Microsoft Word has a rich collection of special symbols, operators and bullet styles. Out of these, the checkmarks and square bullets are frequently used in the office program for memos, applications, forms, letters, brochures, flyers, and online documents.
The following guide shows the easiest native ways to insert checkmarks and square bullets in Microsoft Word. These methods will work best in Microsoft Office 365 and Microsoft Word 2016 onward. They should also work in previous Word versions except for the Bing search engine.
Using these methods, we will illustrate how to insert uncommon and less-frequently used symbols, easily and repetitively. Anything written in Word can also be written in Gmail, Google Docs, and other document editors.
Add Checkmarks in Microsoft Word
To add a checkmark at any place in the document, rest your cursor and click on “Insert -> Symbol -> More Symbols.”
Select “Wingdings 2” as the font. You may select any other font which displays the checkmark symbol, but with Wingdings 2, you will get a neat appearance symbol, which can be easily replicated anytime.
Click on “shortcut keys” for the checkmark symbols and type any key in your keyboard to assign a shortcut key. While you may use copy-paste, a shortcut key will save time when the symbol has to be repeated many times in the document. Make sure the shortcut key you designed is uncommon. Never use system shortcuts such as Alt + F4, Ctrl + C, Ctrl + F to create shortcuts.
Another way to import the checkmark symbol is to open “Character Map” from the Start menu.
Select Wingdings 2 as the font style and locate the checkmark symbol, which will be used by selecting and copy-pasting it into your Word document. You can also select the x symbol to convey the opposite meaning.
Once the checkmark symbol has been inserted, you can select it to change its attributes through font “text effects,” available from a simple right-click selection. This will help you gain an amazing variety of checkmark symbols which are attractive and unique.
Add Square Bullets in Microsoft Word
To add square bullets in Microsoft Word, first select the entire text which has to be segregated by bullet-style listing. You can also create the bullet style first and use it throughout the document. The “bullet library” will have a collection of bullet styles including the square bullet.
Click “define new bullet” to proceed to the next step, followed by “symbol” and “OK.”
Here under the Wingdings font category, you can see a “hollow square bullet,” which is very common in many documents.
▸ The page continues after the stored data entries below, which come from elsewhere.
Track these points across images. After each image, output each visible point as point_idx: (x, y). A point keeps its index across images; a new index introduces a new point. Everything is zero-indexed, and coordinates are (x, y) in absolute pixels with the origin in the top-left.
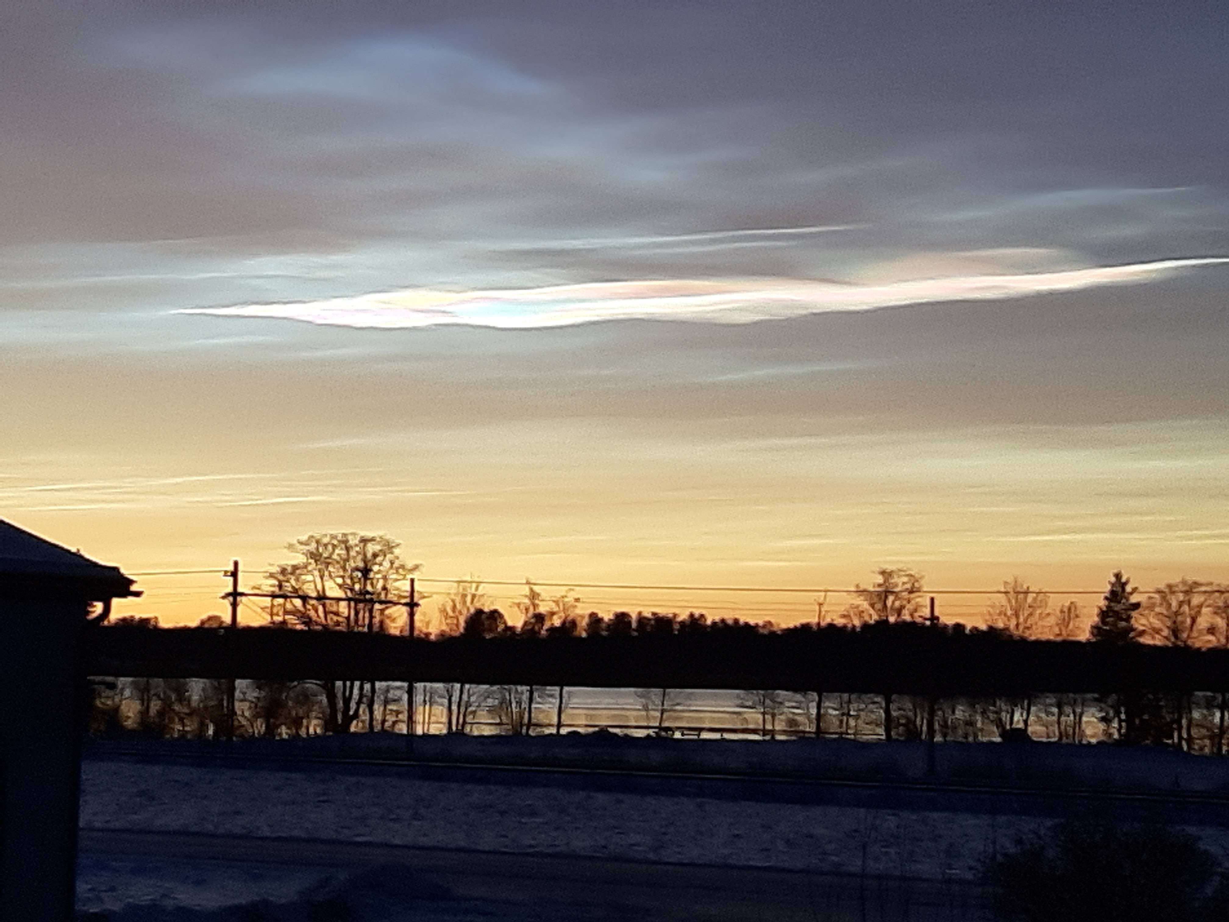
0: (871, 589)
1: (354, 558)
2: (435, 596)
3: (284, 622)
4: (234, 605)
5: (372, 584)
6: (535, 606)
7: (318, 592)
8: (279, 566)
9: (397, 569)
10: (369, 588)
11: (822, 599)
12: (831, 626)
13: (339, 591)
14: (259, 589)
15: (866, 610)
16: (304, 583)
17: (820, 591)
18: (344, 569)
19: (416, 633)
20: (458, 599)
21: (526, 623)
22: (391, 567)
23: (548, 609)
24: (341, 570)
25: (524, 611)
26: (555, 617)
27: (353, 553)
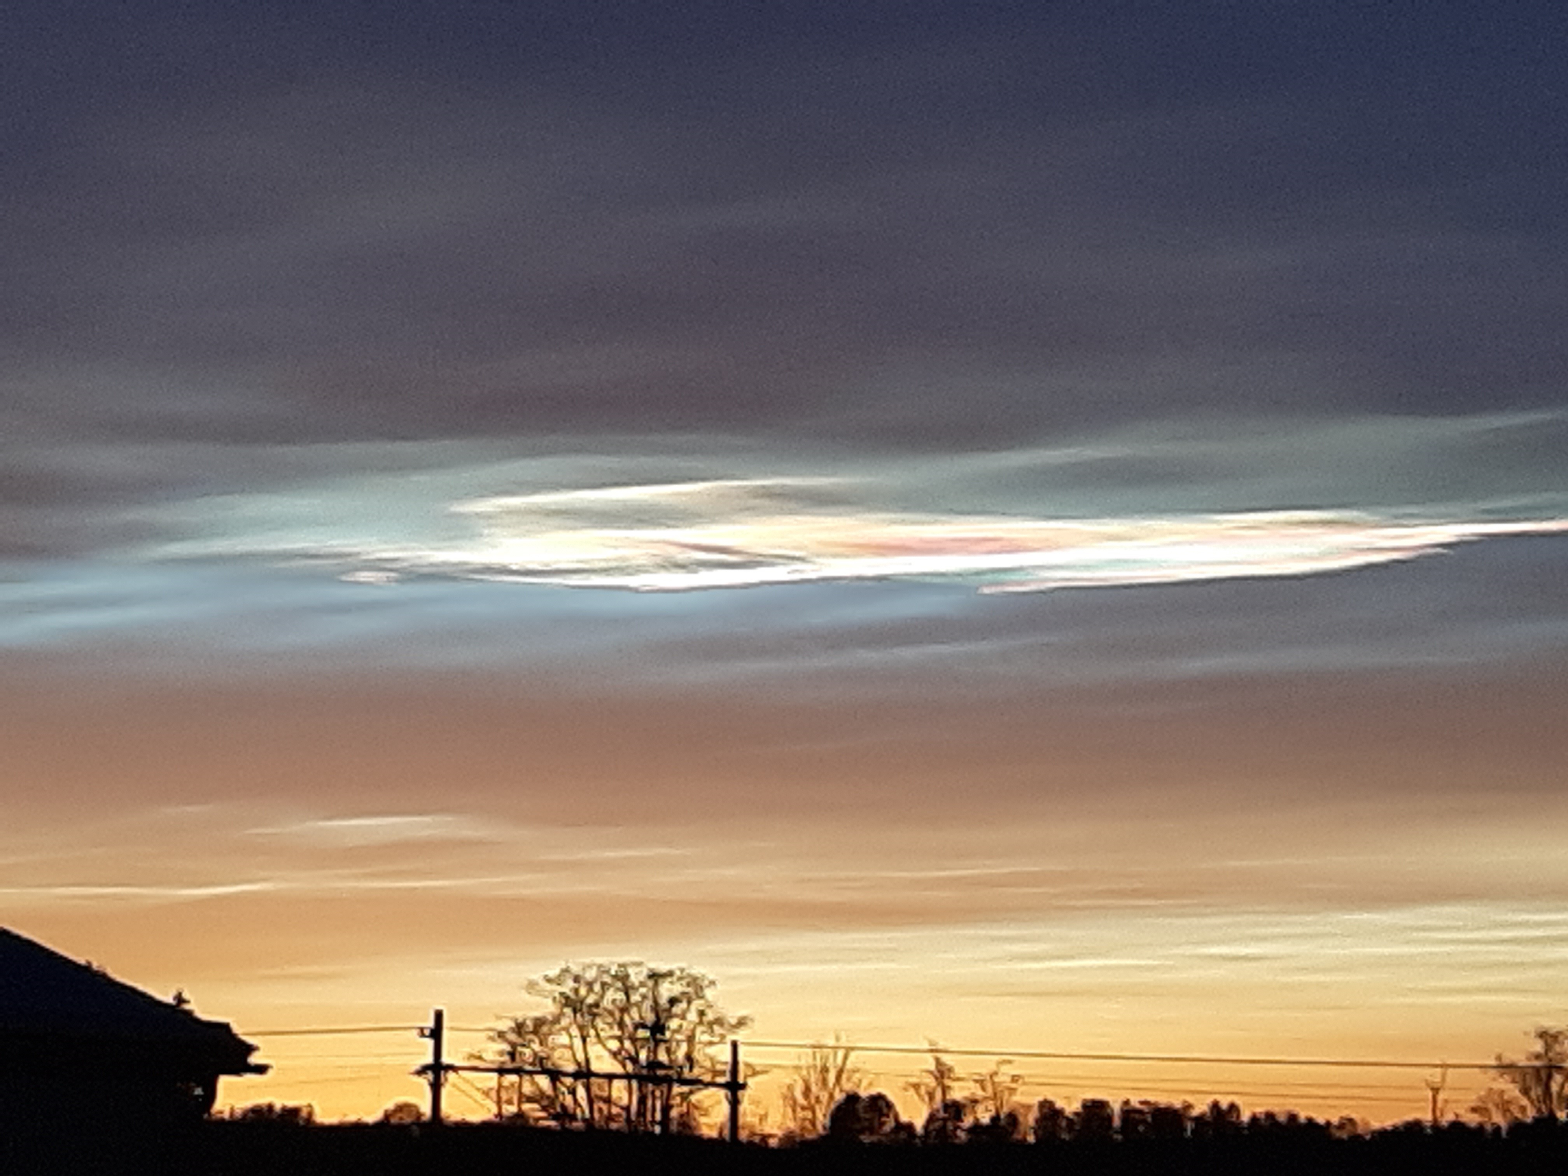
0: (1523, 1063)
1: (638, 1005)
2: (775, 1070)
3: (520, 1115)
4: (436, 1087)
5: (668, 1051)
6: (945, 1089)
7: (579, 1064)
8: (511, 1019)
9: (711, 1024)
10: (663, 1057)
11: (1438, 1079)
12: (1457, 1126)
13: (616, 1063)
14: (480, 1058)
15: (1516, 1098)
16: (553, 1049)
17: (1436, 1066)
18: (621, 1025)
19: (743, 1135)
20: (814, 1078)
21: (932, 1118)
22: (701, 1023)
23: (966, 1093)
24: (616, 1027)
25: (927, 1098)
26: (980, 1109)
27: (635, 998)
Select “OK” to proceed.
Apart from the hollow square, you can also see a variety of hollow circular bullets, stars, diamonds, arrows, and negative bullets.
To get even more variety in bullet styles, select “Define New Bullet” one more time and select “Picture -> OK.”
In the next screen, you will get various options to insert pictures in lieu of bullet styles. You can either go with a chosen file or “OneDrive – Personal.” The smartest way to do it is to use “Bing image search,” which has an astonishing variety of square bullets and more symbols.
Make sure the bullet images you use are from Creative Commons only.
Using the Above Techniques for Other Symbols
Now that we have learned the methods to insert checkmarks and square bullets in a Microsoft Word document, let us apply this learning to insert more useful symbols. For example, Wingdings 2 has a huge variety of triangle, square, pentagon and hexagon bullet types.
“Webdings” is another useful font style to select many representative images in lieu of bullets. Whether you choose a man or woman, a pizza, or a bomb, there are many symbols representing many objects and people.
You can also use Font as “normal text” with a huge variety of currency symbols including Pound sterling £, Euro €, Yen ¥, and even uncommon types such as Hungarian Hryvnia ₴. If you are dealing with a given currency several times in a document, it’s best to use the assigned shortcut key.
Apart from currency symbols, you can use the international phonetic association (IPA) symbols directly in Word.